Trending

Market Update
Sumber: Newsmaker.id
Bursa saham Amerika Serikat ditutup menguat pada perdagangan Jumat (11/9), mengakhiri empat sesi penurunan berturut-turut setelah lonjakan harga minyak dan yield Treasury mulai mereda. S&P 500 naik 0,9%, Nasdaq menguat 0,9%, sementara Dow Jones melonjak 509 poin.
Yield Treasury jangka panjang turun dari level tertinggi beberapa tahun terakhir setelah harga bahan bakar tidak lagi memperpanjang reli tajam pekan ini. Sebelumnya, konflik AS–Iran di kawasan Teluk mendorong lonjakan minyak dan memperbesar kekhawatiran terhadap inflasi, dengan CPI AS berada di 3,4% pada Agustus.
Meski tekanan pasar mereda, investor masih memperkirakan Federal Reserve akan menaikkan suku bunga pada pertemuan pekan depan. Ekspektasi tersebut tetap menjadi risiko bagi saham-saham sensitif terhadap biaya pendanaan, meskipun penurunan yield memberikan ruang bagi rebound pada sektor teknologi dan finansial.
Saham Alphabet naik 1,8%, Amazon menguat 1,9%, dan JPMorgan bertambah 0,8%. Saham chip juga menguat, dengan AMD naik 2,5% dan Intel 2,6%. Dell melonjak 11,9% ke rekor tertinggi setelah RBC memulai cakupan dengan rekomendasi Outperform, sementara Oracle turun 1,8% meski melaporkan kinerja kuat.

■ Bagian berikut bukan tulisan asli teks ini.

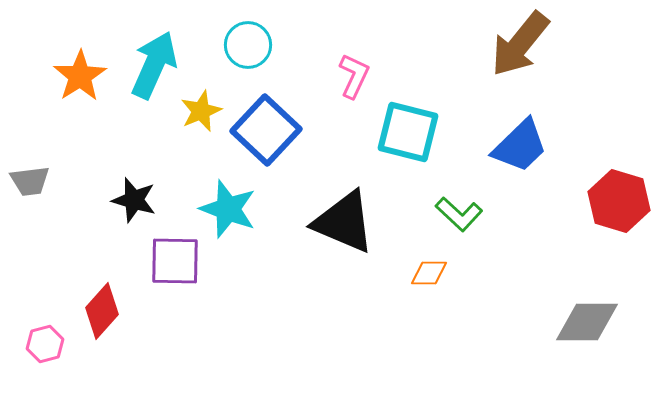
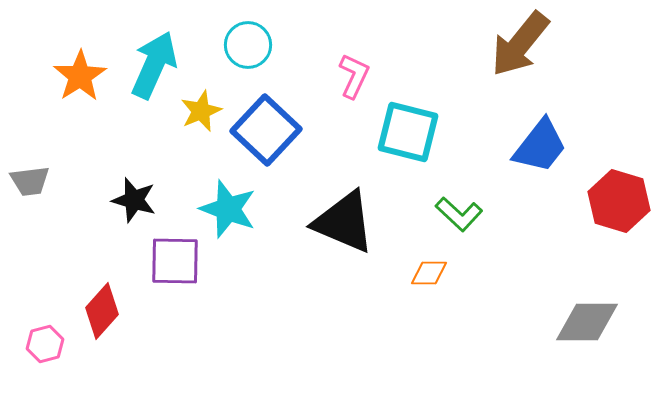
blue trapezoid: moved 20 px right; rotated 8 degrees counterclockwise
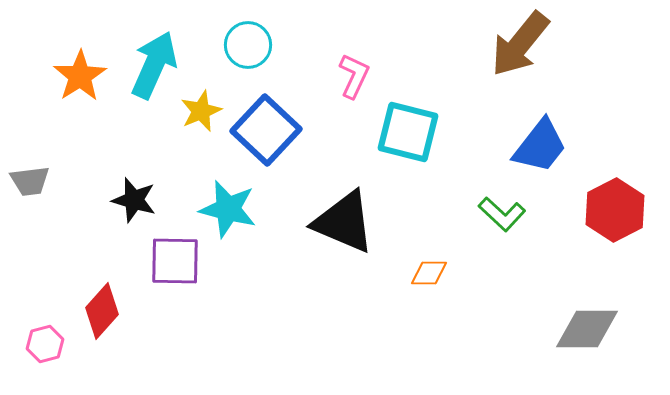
red hexagon: moved 4 px left, 9 px down; rotated 16 degrees clockwise
cyan star: rotated 6 degrees counterclockwise
green L-shape: moved 43 px right
gray diamond: moved 7 px down
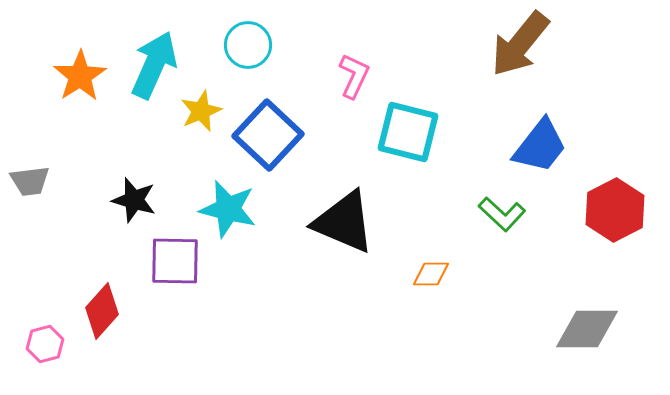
blue square: moved 2 px right, 5 px down
orange diamond: moved 2 px right, 1 px down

Secara mingguan, tekanan belum sepenuhnya hilang. S&P 500 masih turun 0,6%, Nasdaq melemah 0,7%, sementara Dow kehilangan 426 poin sepanjang pekan.

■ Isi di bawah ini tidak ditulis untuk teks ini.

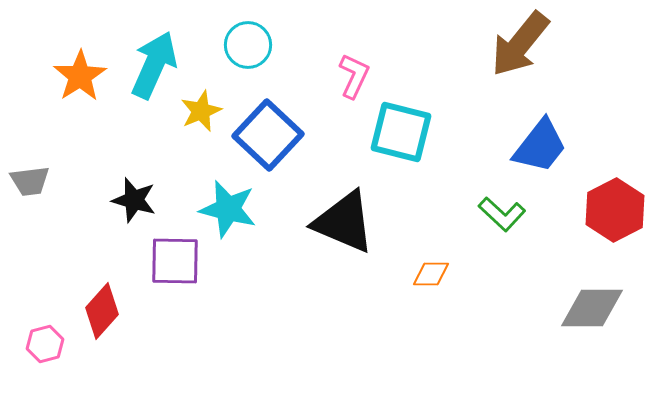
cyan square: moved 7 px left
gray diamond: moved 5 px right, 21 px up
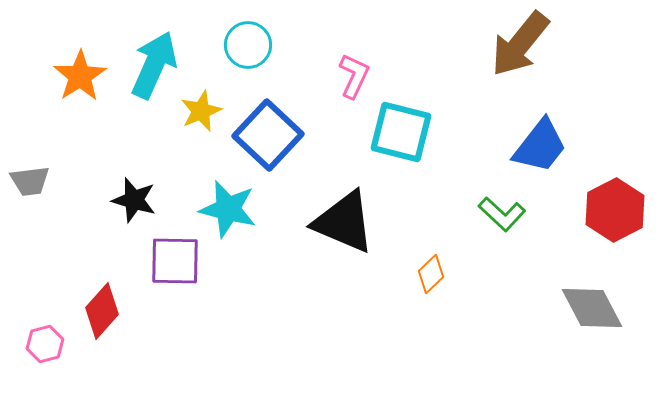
orange diamond: rotated 45 degrees counterclockwise
gray diamond: rotated 62 degrees clockwise
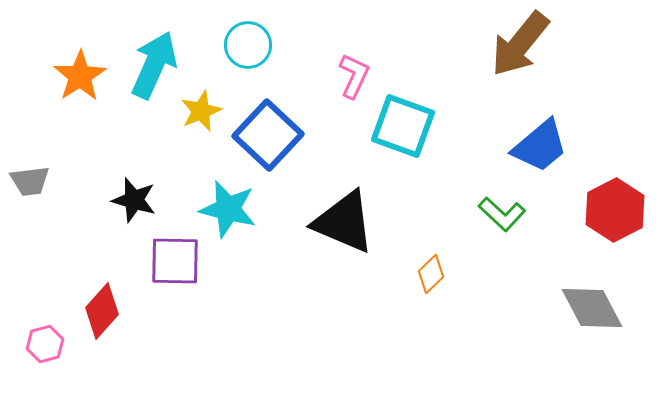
cyan square: moved 2 px right, 6 px up; rotated 6 degrees clockwise
blue trapezoid: rotated 12 degrees clockwise
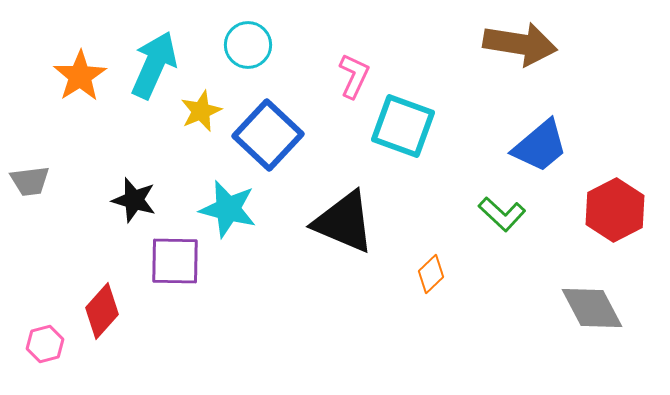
brown arrow: rotated 120 degrees counterclockwise
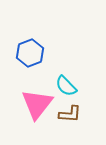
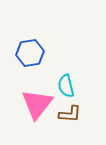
blue hexagon: rotated 12 degrees clockwise
cyan semicircle: rotated 30 degrees clockwise
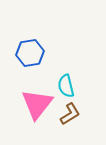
brown L-shape: rotated 35 degrees counterclockwise
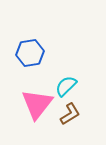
cyan semicircle: rotated 60 degrees clockwise
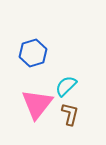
blue hexagon: moved 3 px right; rotated 8 degrees counterclockwise
brown L-shape: rotated 45 degrees counterclockwise
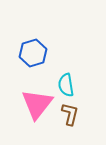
cyan semicircle: moved 1 px up; rotated 55 degrees counterclockwise
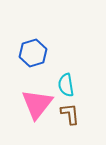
brown L-shape: rotated 20 degrees counterclockwise
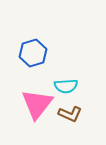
cyan semicircle: moved 1 px down; rotated 85 degrees counterclockwise
brown L-shape: rotated 120 degrees clockwise
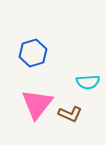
cyan semicircle: moved 22 px right, 4 px up
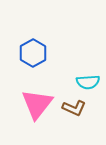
blue hexagon: rotated 12 degrees counterclockwise
brown L-shape: moved 4 px right, 6 px up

Analisa Newsmaker: rebound Jumat menunjukkan pasar mendapat ruang bernapas setelah oil shock dan lonjakan yield mereda. Namun, risiko utama tetap berasal dari inflasi energi dan kebijakan The Fed. Jika harga minyak kembali melonjak atau bank sentral memberikan sinyal pengetatan lebih agresif, tekanan terhadap saham AS berpotensi kembali muncul.